Le troisième aspect tient à l’alliance militaire entre la Russie et les pays du Sahel. Après les coups d’Etat militaires dans ces pays, des alliances militaires ont été nouées entre la Russie, le Niger, le Mali et le Burkina Faso. Ces alliances ont suivi l’expulsion des forces militaires françaises et américaines, notamment du Niger, permettant à ces pays d’accueillir des armements et des forces militaires russes. Le dernier aspect consiste en la formation d’une confédération entre le Mali, le Burkina Faso et le Niger. Le 17 septembre 2023, ces trois pays ont annoncé une alliance stratégique, se retirant de l’Organisation des Etats de l’Afrique de l’Ouest (CEDEAO) en janvier 2024. Cet accord de défense militaire commun signé à Bamako, sous le nom de « Coalition des pays du Sahel », vise à établir un système militaire commun de défense collective et à offrir une entraide dans tous les domaines.

Par ailleurs, le G5 Sahel, alliance chargée de lutter contre le terrorisme au Tchad, au Niger, au Nigeria, au Burkina Faso et au Mali, a permis à la France d’avoir une présence militaire dans ces pays et d’élargir ses bases militaires. Cependant, la France s’est retirée en raison des niveaux élevés d’opérations terroristes, notamment au Burkina Faso.

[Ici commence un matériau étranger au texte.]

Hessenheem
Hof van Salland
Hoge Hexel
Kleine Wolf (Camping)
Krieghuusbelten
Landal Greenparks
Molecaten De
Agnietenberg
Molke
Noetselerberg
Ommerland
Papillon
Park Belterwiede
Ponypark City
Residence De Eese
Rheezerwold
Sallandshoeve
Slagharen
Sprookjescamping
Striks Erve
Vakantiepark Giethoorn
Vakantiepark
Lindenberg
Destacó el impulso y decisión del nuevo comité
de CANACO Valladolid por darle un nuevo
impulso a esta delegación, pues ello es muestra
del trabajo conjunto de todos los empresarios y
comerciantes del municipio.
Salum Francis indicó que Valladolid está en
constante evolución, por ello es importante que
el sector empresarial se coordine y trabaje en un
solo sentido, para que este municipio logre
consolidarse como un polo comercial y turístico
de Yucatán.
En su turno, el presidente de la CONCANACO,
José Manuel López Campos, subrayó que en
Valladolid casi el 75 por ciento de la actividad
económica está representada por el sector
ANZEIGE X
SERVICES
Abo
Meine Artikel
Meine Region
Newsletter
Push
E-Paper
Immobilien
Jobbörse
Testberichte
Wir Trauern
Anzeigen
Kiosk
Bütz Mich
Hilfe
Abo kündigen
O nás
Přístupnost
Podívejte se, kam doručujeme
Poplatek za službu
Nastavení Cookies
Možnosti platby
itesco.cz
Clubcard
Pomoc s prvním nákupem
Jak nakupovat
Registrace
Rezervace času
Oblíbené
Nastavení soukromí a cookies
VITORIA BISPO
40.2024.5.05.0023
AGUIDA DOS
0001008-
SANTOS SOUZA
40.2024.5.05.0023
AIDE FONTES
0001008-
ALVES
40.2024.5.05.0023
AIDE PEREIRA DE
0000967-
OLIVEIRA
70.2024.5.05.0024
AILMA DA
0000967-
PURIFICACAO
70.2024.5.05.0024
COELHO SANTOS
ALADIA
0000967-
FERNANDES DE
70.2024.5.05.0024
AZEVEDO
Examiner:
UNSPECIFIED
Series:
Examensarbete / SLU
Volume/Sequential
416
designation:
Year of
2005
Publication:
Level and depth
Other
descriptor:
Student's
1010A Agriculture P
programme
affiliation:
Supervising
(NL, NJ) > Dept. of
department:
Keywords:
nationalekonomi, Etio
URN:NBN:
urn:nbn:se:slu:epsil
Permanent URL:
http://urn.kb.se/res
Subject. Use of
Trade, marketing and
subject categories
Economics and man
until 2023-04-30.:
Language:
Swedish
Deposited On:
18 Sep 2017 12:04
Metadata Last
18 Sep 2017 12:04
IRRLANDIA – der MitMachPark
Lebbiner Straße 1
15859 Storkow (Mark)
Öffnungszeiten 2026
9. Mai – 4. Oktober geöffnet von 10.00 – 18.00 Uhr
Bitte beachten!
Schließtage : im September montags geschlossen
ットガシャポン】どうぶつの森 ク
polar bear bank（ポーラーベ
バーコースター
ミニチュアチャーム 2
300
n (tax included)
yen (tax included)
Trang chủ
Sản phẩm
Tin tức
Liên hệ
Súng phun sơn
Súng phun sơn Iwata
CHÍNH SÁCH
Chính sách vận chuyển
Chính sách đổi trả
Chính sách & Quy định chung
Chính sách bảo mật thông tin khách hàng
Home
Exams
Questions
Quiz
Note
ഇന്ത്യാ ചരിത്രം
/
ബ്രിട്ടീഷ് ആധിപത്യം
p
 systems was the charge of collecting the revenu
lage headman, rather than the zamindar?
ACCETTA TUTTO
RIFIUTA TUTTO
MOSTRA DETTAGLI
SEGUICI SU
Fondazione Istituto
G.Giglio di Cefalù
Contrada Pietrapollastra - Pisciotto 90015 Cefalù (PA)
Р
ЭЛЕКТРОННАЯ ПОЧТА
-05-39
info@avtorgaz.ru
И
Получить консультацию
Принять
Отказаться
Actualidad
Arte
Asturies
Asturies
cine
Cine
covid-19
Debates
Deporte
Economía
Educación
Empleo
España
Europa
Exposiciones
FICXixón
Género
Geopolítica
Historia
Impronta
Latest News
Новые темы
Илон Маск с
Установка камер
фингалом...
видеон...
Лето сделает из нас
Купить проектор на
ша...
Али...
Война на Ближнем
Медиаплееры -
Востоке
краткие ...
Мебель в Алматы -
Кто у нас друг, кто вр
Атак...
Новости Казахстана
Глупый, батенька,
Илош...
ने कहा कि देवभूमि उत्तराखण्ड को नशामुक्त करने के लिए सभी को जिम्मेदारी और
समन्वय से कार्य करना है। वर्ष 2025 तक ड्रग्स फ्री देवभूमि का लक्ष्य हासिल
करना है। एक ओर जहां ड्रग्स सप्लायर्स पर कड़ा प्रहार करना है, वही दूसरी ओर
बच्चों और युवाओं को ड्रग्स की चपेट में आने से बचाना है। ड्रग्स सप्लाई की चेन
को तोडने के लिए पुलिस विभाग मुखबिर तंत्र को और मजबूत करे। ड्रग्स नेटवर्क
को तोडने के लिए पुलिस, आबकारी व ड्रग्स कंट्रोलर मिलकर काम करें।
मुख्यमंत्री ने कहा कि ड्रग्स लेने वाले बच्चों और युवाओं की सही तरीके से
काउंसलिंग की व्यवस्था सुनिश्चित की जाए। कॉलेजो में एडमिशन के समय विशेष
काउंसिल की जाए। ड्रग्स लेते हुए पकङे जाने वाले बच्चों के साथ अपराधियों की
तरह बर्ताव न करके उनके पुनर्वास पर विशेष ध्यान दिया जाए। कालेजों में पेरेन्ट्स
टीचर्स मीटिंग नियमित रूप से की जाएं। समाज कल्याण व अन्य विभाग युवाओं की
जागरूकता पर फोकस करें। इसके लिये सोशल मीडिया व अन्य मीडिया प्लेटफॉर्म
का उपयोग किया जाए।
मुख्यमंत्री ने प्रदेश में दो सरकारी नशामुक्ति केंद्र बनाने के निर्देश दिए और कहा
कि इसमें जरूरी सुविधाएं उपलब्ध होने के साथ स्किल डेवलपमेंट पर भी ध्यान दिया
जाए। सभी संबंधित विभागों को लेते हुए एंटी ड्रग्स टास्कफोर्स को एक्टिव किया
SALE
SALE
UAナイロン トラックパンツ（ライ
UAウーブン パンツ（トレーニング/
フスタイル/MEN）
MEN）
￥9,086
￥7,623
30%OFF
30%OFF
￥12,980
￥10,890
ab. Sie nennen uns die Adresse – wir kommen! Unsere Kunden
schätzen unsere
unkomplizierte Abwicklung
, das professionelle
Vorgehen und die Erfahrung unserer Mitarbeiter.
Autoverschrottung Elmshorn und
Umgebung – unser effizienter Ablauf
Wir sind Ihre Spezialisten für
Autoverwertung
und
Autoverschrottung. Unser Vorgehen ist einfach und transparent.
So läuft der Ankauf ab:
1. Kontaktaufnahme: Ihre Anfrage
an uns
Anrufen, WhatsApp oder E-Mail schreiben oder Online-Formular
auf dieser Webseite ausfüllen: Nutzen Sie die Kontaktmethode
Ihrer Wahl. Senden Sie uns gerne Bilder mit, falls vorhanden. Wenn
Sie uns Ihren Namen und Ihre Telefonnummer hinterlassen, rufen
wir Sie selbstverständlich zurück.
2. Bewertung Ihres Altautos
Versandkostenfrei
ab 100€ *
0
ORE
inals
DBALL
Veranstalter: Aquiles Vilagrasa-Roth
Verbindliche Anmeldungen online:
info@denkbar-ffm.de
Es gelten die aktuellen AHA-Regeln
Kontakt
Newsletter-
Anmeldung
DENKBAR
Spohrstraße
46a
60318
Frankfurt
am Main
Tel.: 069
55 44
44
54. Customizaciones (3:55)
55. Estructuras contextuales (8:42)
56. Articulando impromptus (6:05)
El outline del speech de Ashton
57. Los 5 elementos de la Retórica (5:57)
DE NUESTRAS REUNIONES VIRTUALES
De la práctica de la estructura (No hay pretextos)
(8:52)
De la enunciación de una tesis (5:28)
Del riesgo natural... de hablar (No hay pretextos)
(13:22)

La stabilité des relations intra-africaines dans la région du Sahel semble peu probable dans un avenir proche, compte tenu des répercussions persistantes de la guerre russo-ukrainienne. Les pays d’Afrique de l’Ouest sont confrontés à la fois à une intensification des menaces sécuritaires et à des défis de développement économique, tout en observant un renforcement de la présence militaire russe dans la région, notamment avec l’arrivée d’une centaine de soldats russes au Burkina Faso pour sécuriser la junte militaire au pouvoir depuis le coup d’Etat de 2022, ainsi qu’à la construction d’une base militaire en Afrique centrale, abritant environ 2 000 soldats russes depuis septembre 2023.